● PROBLEM
Reproduce word for word the lines from the beginning of the entries to the line with "12: (573, 212, 68.16)", both included, but none of the pictures.

● SOURCE DATA
○ ○ ○ ○

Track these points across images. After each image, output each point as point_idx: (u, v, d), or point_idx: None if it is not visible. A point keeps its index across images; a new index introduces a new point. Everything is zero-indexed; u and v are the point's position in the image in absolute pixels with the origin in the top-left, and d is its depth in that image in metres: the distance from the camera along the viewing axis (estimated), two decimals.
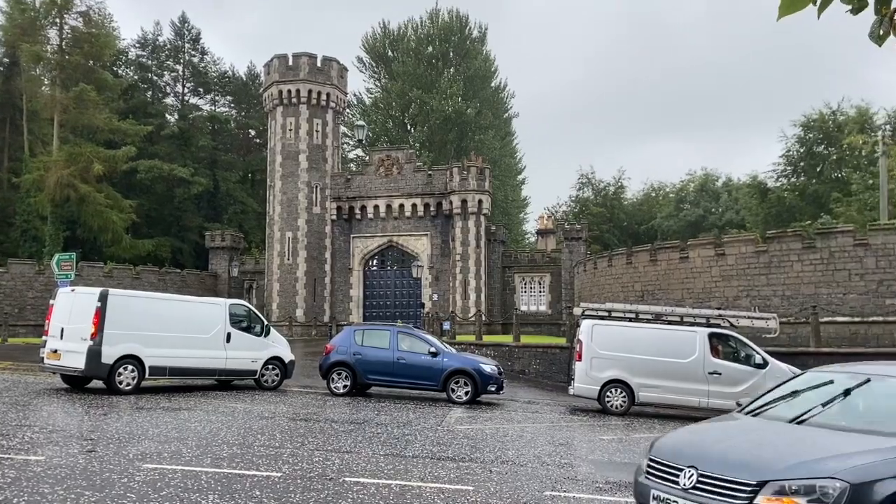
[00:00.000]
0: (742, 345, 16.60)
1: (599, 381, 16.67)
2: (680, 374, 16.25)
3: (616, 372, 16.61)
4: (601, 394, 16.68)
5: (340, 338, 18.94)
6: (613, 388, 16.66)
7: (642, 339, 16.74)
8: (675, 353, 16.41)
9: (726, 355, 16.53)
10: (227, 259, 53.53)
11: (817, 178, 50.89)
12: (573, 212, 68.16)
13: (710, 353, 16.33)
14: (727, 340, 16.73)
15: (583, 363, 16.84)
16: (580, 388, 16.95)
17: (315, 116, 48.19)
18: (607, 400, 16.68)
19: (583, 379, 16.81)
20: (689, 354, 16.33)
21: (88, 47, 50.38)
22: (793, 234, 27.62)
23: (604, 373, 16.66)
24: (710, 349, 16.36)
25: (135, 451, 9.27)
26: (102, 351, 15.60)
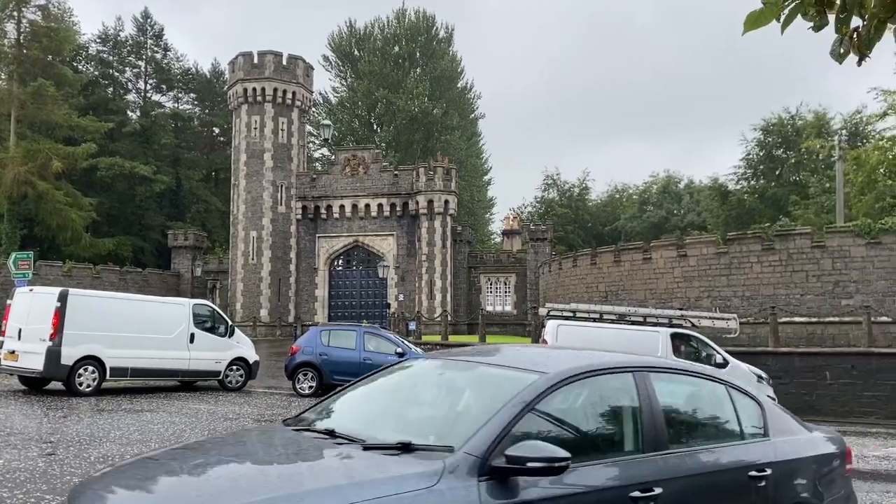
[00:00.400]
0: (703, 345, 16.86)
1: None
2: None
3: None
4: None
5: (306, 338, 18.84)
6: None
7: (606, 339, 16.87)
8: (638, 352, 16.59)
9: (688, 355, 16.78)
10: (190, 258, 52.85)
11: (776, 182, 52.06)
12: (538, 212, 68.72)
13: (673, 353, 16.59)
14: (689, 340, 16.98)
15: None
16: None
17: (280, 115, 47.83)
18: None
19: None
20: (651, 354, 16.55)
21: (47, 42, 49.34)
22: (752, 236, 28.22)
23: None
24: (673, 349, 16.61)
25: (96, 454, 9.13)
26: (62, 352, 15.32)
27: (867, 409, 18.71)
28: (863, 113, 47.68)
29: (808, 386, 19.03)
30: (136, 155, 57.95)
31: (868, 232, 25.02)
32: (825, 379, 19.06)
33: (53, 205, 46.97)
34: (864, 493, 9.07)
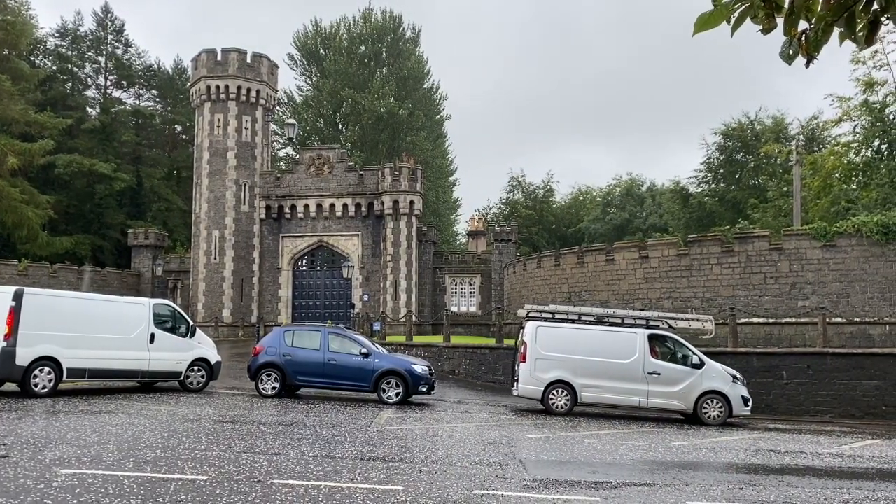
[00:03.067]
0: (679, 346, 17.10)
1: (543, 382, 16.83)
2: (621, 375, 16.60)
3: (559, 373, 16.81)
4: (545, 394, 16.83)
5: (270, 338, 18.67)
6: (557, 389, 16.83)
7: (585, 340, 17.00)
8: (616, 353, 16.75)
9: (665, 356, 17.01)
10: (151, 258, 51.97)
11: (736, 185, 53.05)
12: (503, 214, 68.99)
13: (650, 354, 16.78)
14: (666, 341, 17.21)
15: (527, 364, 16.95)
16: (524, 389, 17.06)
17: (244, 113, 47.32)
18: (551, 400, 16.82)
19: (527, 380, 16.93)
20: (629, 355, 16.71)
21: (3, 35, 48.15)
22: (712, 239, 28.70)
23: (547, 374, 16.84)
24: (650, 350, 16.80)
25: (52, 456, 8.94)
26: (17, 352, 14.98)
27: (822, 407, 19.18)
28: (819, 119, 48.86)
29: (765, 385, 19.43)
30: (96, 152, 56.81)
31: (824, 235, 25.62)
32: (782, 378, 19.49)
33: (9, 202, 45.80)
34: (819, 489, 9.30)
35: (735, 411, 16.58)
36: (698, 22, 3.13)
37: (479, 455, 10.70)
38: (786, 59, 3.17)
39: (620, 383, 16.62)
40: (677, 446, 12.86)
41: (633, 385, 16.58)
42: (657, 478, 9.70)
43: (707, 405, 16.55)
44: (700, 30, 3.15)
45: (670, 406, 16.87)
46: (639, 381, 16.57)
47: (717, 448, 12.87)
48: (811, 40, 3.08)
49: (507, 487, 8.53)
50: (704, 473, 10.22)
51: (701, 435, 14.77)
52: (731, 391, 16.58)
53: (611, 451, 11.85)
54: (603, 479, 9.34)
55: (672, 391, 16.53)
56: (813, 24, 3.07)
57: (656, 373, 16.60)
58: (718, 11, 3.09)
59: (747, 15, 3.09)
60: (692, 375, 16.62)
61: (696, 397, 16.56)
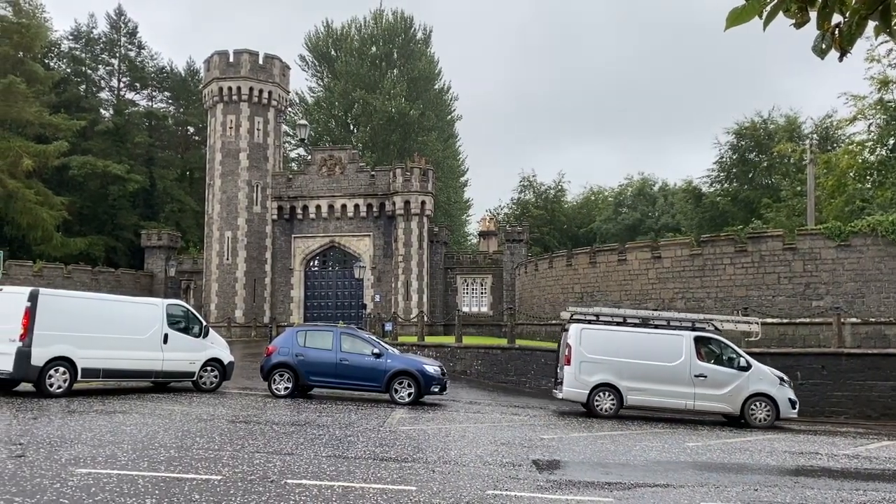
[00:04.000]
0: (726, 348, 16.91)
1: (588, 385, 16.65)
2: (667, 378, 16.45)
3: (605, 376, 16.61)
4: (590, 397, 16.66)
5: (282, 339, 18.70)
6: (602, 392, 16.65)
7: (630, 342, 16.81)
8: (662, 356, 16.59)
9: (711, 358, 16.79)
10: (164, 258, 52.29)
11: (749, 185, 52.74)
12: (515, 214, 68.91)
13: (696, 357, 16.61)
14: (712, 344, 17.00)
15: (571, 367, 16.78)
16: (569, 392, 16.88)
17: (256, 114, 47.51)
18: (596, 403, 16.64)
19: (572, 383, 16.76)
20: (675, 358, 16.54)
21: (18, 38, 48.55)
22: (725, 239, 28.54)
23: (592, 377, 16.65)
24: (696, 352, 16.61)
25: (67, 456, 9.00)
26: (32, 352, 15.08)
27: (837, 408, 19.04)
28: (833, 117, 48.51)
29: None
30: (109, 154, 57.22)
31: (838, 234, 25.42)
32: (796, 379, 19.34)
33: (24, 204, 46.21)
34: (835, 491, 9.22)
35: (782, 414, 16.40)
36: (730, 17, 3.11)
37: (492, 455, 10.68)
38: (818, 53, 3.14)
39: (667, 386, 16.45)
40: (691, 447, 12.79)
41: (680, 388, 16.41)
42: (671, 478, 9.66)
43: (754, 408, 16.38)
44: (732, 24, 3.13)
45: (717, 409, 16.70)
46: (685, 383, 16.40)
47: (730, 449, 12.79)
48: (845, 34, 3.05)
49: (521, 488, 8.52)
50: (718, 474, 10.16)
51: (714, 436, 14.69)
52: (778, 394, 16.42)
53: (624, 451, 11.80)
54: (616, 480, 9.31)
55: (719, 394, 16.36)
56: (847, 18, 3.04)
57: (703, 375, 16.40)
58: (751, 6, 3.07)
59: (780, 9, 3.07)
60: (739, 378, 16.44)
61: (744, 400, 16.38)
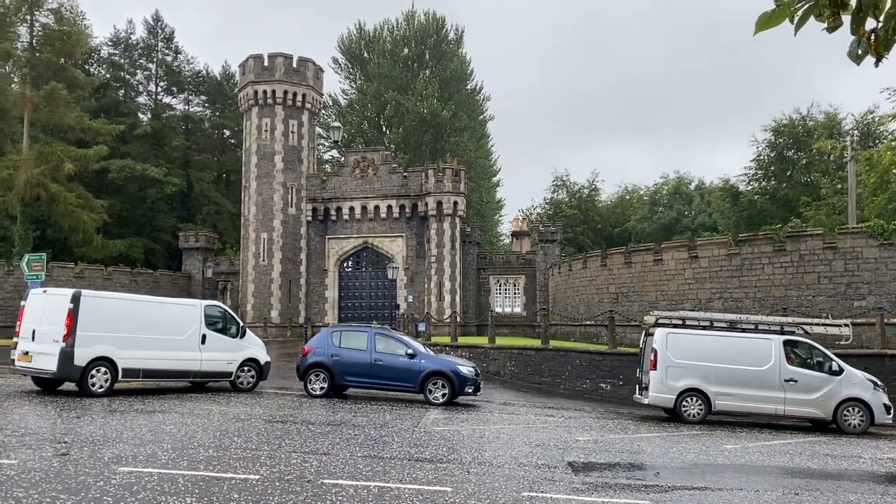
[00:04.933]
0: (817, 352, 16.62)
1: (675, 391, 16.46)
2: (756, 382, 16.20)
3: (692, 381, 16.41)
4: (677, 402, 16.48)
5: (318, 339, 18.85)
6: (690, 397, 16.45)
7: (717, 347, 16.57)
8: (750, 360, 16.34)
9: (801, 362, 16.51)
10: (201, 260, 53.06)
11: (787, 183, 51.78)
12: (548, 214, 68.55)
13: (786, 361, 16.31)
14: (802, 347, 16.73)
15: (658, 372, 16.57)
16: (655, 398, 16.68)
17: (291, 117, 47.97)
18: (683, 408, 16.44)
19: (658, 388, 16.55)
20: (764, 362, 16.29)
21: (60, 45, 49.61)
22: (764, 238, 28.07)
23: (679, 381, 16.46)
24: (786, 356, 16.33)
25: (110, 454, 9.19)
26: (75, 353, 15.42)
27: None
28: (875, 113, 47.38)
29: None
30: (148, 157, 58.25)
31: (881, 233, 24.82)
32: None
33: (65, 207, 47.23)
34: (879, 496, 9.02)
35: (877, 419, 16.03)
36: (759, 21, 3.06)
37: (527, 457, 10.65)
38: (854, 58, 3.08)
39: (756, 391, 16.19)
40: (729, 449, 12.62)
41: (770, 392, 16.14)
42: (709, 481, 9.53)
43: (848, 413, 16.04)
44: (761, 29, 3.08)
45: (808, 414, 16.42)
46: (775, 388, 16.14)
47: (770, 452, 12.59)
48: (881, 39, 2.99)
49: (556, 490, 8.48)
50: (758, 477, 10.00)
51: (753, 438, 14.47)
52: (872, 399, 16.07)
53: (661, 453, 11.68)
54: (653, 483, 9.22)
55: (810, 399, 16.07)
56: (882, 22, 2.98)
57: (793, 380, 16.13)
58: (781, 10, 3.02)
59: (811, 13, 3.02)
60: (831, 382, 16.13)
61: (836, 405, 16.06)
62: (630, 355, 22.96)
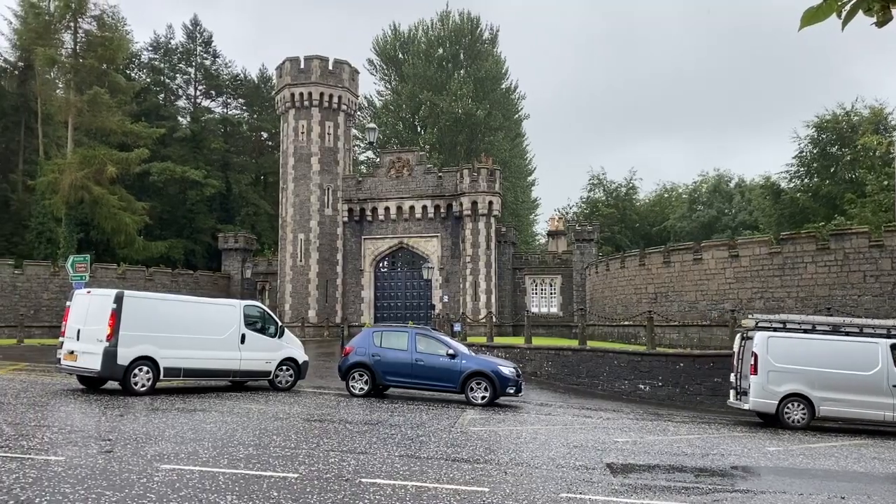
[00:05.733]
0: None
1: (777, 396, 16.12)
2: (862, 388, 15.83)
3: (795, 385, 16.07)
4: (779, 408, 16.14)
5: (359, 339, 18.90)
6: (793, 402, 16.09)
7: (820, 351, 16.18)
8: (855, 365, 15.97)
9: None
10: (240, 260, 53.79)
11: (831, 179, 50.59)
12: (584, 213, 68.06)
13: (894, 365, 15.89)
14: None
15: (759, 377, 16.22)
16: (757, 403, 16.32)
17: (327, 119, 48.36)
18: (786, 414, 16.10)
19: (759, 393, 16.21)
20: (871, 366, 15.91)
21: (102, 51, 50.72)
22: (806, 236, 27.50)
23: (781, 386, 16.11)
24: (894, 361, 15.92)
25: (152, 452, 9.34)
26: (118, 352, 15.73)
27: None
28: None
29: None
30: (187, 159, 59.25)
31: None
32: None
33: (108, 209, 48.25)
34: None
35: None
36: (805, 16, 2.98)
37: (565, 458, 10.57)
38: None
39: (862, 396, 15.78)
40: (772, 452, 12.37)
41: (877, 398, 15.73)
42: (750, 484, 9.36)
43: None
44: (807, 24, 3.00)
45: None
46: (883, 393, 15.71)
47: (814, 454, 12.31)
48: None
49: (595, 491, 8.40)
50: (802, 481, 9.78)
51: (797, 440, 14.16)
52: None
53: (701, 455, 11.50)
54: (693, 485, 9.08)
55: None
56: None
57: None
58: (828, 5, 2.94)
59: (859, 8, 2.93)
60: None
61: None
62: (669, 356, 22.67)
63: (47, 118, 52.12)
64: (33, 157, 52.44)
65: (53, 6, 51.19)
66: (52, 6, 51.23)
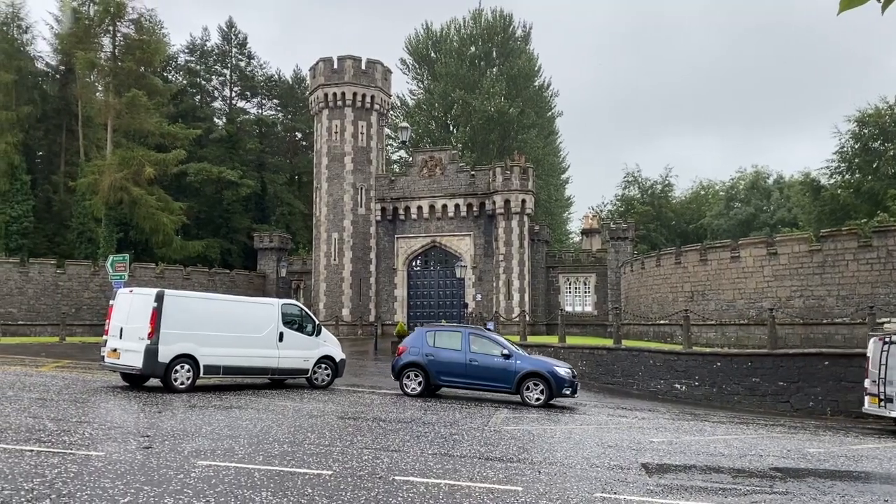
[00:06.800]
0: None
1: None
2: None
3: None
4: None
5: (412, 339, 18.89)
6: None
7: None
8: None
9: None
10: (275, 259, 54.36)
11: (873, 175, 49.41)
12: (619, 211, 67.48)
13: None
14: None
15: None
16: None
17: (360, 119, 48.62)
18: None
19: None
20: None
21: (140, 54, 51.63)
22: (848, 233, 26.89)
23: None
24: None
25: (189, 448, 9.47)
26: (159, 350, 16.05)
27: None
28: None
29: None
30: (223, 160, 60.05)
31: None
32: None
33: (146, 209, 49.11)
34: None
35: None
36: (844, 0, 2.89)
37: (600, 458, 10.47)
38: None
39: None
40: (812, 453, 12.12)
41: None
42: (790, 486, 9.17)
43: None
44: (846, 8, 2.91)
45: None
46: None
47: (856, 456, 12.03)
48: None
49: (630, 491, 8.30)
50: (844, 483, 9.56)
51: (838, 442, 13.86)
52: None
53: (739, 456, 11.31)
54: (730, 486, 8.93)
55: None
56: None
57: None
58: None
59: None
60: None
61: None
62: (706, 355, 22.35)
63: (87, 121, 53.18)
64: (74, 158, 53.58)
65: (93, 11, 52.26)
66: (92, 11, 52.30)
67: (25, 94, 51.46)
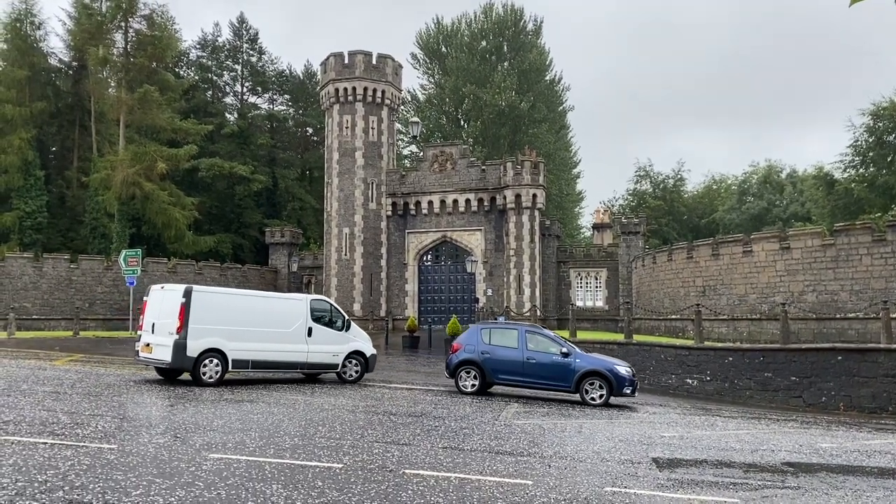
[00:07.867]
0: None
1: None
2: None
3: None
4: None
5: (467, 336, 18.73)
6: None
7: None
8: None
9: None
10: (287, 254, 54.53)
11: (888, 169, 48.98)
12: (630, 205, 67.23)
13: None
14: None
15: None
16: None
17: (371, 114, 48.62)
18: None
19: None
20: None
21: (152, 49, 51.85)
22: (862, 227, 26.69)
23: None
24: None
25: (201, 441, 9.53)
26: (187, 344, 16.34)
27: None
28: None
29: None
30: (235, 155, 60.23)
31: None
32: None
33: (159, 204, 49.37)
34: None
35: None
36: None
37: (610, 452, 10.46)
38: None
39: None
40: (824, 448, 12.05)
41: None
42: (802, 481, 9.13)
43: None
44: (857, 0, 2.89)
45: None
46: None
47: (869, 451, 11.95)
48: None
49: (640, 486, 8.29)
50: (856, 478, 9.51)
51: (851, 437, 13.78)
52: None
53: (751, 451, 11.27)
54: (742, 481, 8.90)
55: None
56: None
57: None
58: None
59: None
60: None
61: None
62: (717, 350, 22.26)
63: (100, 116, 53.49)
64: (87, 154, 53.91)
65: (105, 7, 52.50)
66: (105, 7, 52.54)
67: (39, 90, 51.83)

○ ○ ○ ○

● YOUR RESPONSE
Track these points across images. After each image, output each point as point_idx: (u, v, d), or point_idx: None if it is not visible. A point keeps its index across images; a new index introduces a new point. Everything is zero-indexed; u and v are the point's position in the image in absolute pixels with the origin in the top-left, and d is its depth in that image in metres: the distance from the camera along the viewing axis (estimated), two decimals.
[00:00.000]
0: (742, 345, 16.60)
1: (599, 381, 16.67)
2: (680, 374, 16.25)
3: (616, 372, 16.61)
4: (601, 394, 16.68)
5: (340, 338, 18.94)
6: (613, 388, 16.66)
7: (642, 339, 16.74)
8: (675, 353, 16.41)
9: (726, 355, 16.53)
10: (227, 259, 53.53)
11: (817, 178, 50.89)
12: (573, 212, 68.16)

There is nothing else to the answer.